Imagina un programa de computadora de 1966 que pudiera sostener una conversación. No un intercambio torpe de sí o no. Un verdadero ida y vuelta, donde la máquina hacía preguntas de seguimiento y parecía realmente escuchar.

Ese programa era ELIZA, y sorprendió a todos los que se encontraron con él.

Su creador, el científico informático del MIT Joseph Weizenbaum, lo construyó como un experimento. Los usuarios escribirían sus preocupaciones, y ELIZA respondería con el estilo gentil y cuestionador de un terapeuta.

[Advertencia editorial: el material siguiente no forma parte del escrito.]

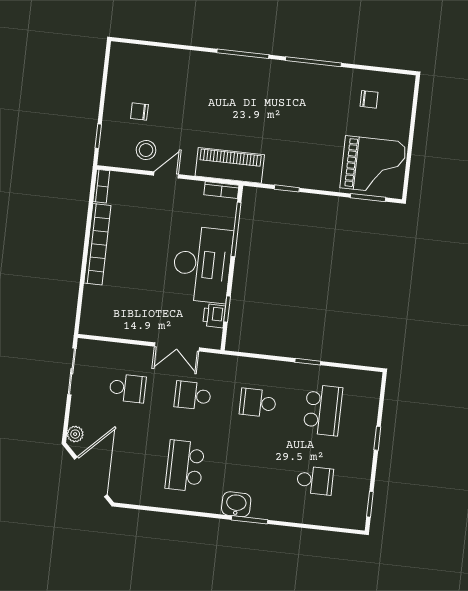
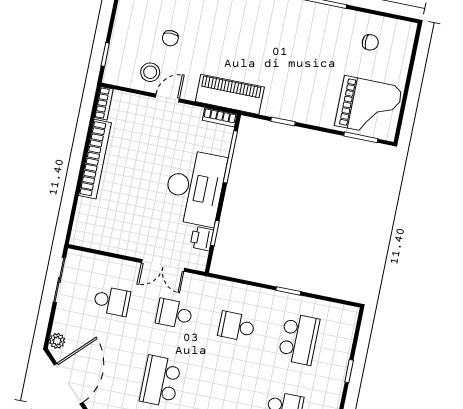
chair: (139, 112) -> (170, 38), moved, turned -90

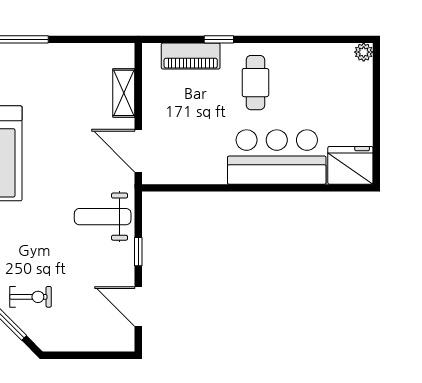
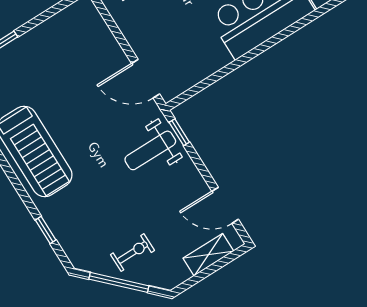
shelving: (124, 93) -> (208, 255), moved, turned 90
window: (138, 252) -> (179, 132), moved

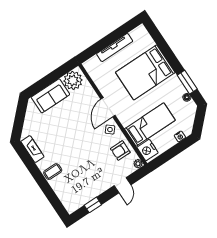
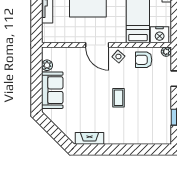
plant: (73, 80) -> (47, 65), width x0.53, depth x0.53
armchair: (120, 151) -> (144, 60), turned 90
coffee table: (53, 172) -> (119, 98), moved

Las personas lo encontraban tan convincente que compartían sentimientos reales con él. Algunos creían que los entendía. Weizenbaum estaba alarmado por su propia creación.

El fenómeno recibió un nombre: el efecto ELIZA, la tendencia a asumir que una computadora tiene sentimientos genuinos o comprensión cuando simplemente sigue reglas.

Aquí viene el giro. Durante sesenta años, nadie estaba trabajando con el código real. Los investigadores reconstruyeron ELIZA a partir del artículo publicado por Weizenbaum en 1966 en la revista Communications of the ACM (la Asociación para la Maquinaria de Computación, un organismo profesional importante para científicos informáticos). Ese artículo, de apenas diez páginas, omitía detalles clave.

El código fuente real estuvo en los archivos del MIT hasta muy recientemente.

Cuando los investigadores finalmente lo desenterraron, encontraron algo sorprendente. ELIZA no era un único programa. Era una plataforma, una especie de motor que podía ejecutar diferentes "scripts", cada uno dándole al sistema una persona completamente diferente.

¿El famoso personaje terapeuta? Ese era solo un script, llamado Doctor. Weizenbaum eligió la psiquiatría como la persona porque un terapeuta puede plausiblemente saber casi nada sobre tu vida real y aún así sostener una conversación. Era un ingenioso trabajo alrededor de los límites del programa, no una declaración sobre la salud mental.

Otros scripts permitían a ELIZA discutir matemáticas, poesía, color, paradojas, relatividad, Francia y, brillantemente, ascensores.

Como informó por primera vez IEEE Spectrum AI, el nuevo libro Inventing ELIZA lo presenta como un verdadero punto de inflexión en la comprensión de la historia de la informática temprana. El código muestra que ELIZA tenía memoria contextual, la capacidad de rastrear partes anteriores de una conversación, y características de edición de scripts que nadie conocía.

¿Tiene alguna importancia todo esto para la IA moderna?

Sí, más de lo que podrías esperar. La decisión de diseño de separar el motor de ELIZA de sus scripts, manteniendo las reglas para la conversación en un archivo intercambiable en lugar de integrarlas en el programa mismo, anticipó directamente cómo funcionan los chatbots de IA modernos. Hoy, los sistemas, desde bots de servicio al cliente hasta asistentes de voz, ejecutan diferentes "personas" sobre modelos subyacentes compartidos. ELIZA lo hizo primero.

La brecha entre la descripción publicada y el código real también es reveladora. Weizenbaum explicó parte de lo que hacía ELIZA pero no todo. Esa distancia entre la teoría y la implementación real, entre lo que los desarrolladores dicen que hace un sistema y lo que el código realmente hace, es un problema actual en la IA.

Para los usuarios comunes, la lección es más simple. El programa que hizo que millones de personas se sintieran escuchadas siempre fue más complicado, y más limitado, de lo que parecía. Eso todavía es cierto para los chatbots en tu teléfono.

ELIZA nunca entendió una palabra de lo que alguien dijo. Solo sabía cómo hacer que sintieras que lo hizo.